Step 2: Create IAM Policy
- Go to IAM > Policies
- Click Create policy
- Click JSON and replace the contents with the following, substituting
<BUCKET_NAME>with the bucket name from Step 1
json
{
"Version": "2012-10-17",
"Statement": [
{
"Sid": "S3WriteRealmBucket",
"Effect": "Allow",
"Action": [
"s3:PutObject",
"s3:ListBucket",
"s3:PutObjectAcl"
],
"Resource": [
"arn:aws:s3:::<BUCKET_NAME>",
"arn:aws:s3:::<BUCKET_NAME>/*"
]
}
]
}- Click Next
- Enter the policy details:
Name:
rlm-s3-output-write
Description: Grant Realm write access to the S3 output bucket.
- Click Create policy
Step 3: Create IAM User
- Go to IAM > Users and click Create user
- Enter the username:
Name:
<tenant_name>-realm.security-s3-output
- Click Next
- Select Attach policies directly
- Search for and select the
rlm-s3-output-writepolicy created in Step 2 - Click Next, then Create user
- Open the user that was just created
- Go to Security credentials and click Create access key
- Select Third-party service, check the confirmation checkbox, then click Next
- Enter a description:
Allows <tenant_name> to write to <bucket_name> S3 bucket
- Click Create access key
- Copy and save the Access Key and Secret access key — you will need these when configuring the S3 output feed in Realm
Output File Structure
By default, data is stored in the following path structure:
s3://{bucket_name}/{destination_name}/{source_name}/YYYY/MM/DD/*.log.gzTo use a custom prefix, update the Key Prefix field on the output feed.
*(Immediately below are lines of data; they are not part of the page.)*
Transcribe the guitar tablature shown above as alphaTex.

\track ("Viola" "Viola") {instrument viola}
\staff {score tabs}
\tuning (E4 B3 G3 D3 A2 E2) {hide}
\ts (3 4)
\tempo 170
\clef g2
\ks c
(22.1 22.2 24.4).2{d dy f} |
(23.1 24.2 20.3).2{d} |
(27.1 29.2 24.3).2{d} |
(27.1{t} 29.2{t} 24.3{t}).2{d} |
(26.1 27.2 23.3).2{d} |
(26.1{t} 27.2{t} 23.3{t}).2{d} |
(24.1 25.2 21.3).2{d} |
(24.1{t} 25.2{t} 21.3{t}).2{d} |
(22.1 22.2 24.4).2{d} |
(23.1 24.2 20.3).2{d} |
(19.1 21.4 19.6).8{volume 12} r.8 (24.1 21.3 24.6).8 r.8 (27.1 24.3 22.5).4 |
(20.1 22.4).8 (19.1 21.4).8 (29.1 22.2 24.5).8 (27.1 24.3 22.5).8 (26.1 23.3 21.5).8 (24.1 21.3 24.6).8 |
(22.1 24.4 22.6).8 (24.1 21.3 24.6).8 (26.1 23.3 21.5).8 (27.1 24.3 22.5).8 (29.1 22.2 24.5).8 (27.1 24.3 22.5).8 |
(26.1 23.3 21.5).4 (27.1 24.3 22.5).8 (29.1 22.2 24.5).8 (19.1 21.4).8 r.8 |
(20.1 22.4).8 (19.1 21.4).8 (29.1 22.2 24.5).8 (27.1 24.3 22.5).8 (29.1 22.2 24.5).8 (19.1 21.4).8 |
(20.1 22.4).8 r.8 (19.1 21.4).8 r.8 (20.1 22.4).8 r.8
For example, setting Key Prefix to foo produces:
s3://{bucket_name}/foo/*.log.gzYou can include date components in the prefix using the placeholders %Y, %m, and %d:
| Key Prefix | Resulting path |
|---|---|
foo/year=%Y/month=%m/day=%d/ | s3://{bucket_name}/foo/year=2025/month=10/day=23/ |
foo/%Y/%m/%d/ | s3://{bucket_name}/foo/2025/10/23/ |
Each file is compressed with zstd and contains newline-delimited events. The event format (RAW or JSON) is set by the Format field on the S3 output feed.